So I finally took the plunge a couple weeks ago and upgraded my hackintosh to OS X 10.11 El Capitan. This is just some preliminary notes on how my upgrade went, and some guidelines you may want to follow if you’re similarly upgrading your machine.
Because this is a major version upgrade, and El Capitan is adding stricter SIP, I recommend being a bit more methodical/paranoid than normal with the upgrade:
- copy existing clover config/installation to a USB key for backup/emergency use
- a full bootable clone of your 10.10 install is best, but a 10.10 USB installer with a known good clover config is good enough in most cases
- find any/all updated kext patches for your hardware (e.g. cloveralc, handoff/BT, 5Ghz wifi)

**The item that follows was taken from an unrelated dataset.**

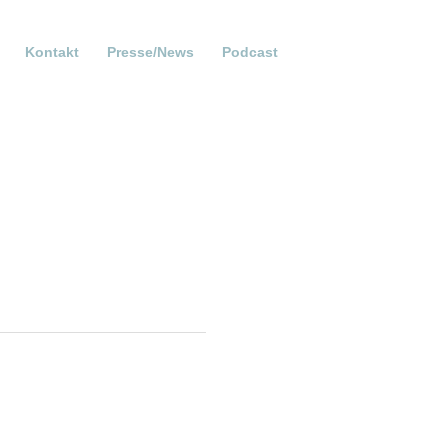
Kontakt
Presse/News
Podcast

- copy all kexts that you plan to inject via clover to the 10.11 folder
- alternatively, you can copy your kexts to /Library/Extensions after your installation is finished. I chose this route so I could use a stricter SIP setting than most people are using.
- add necessary ‘BooterConfig’ and ‘CsrActiveConfig’ values to config.plist to configure or disable SIP
- most people are using CsrActiveConfig 0x67 or 0x77; this is basically entirely disabled, and ultimately turns off all of the security that SIP offers.
- if you just want to turn off kext signing (ala kext-dev-mode=1 from yosemite) you want to use 0x11
- you can find a list of the various Csr options over at insanelymac.
- update any kext patches to their 10.11 versions
- If you have an unsupported Nvidia card…
- manually turn off the web drivers from the preference pane prior to running the installer.
- On the final reboot after installing, manually add the nv_disable=1 boot flag just to be safe
- install Nvidia web drivers & reboot without nv_disable
- If you use CloverALC, make sure to run the script again to re-insert the layout/zml files
- rebuild kernel cache one last time and reboot
For Nvidia users using any SMBIOS other than Mac Pro, you don’t need to change your SMBIOS for the install. Use a tool like pacifist to force install the drivers, then manually run the installer package. The Nvidia installer script does a check for existing driver components (specifically NVDAResmanWeb.kext), and if it finds them, it bypasses the hardware/SMBIOS check and allows the installation on any system with compatible OS version.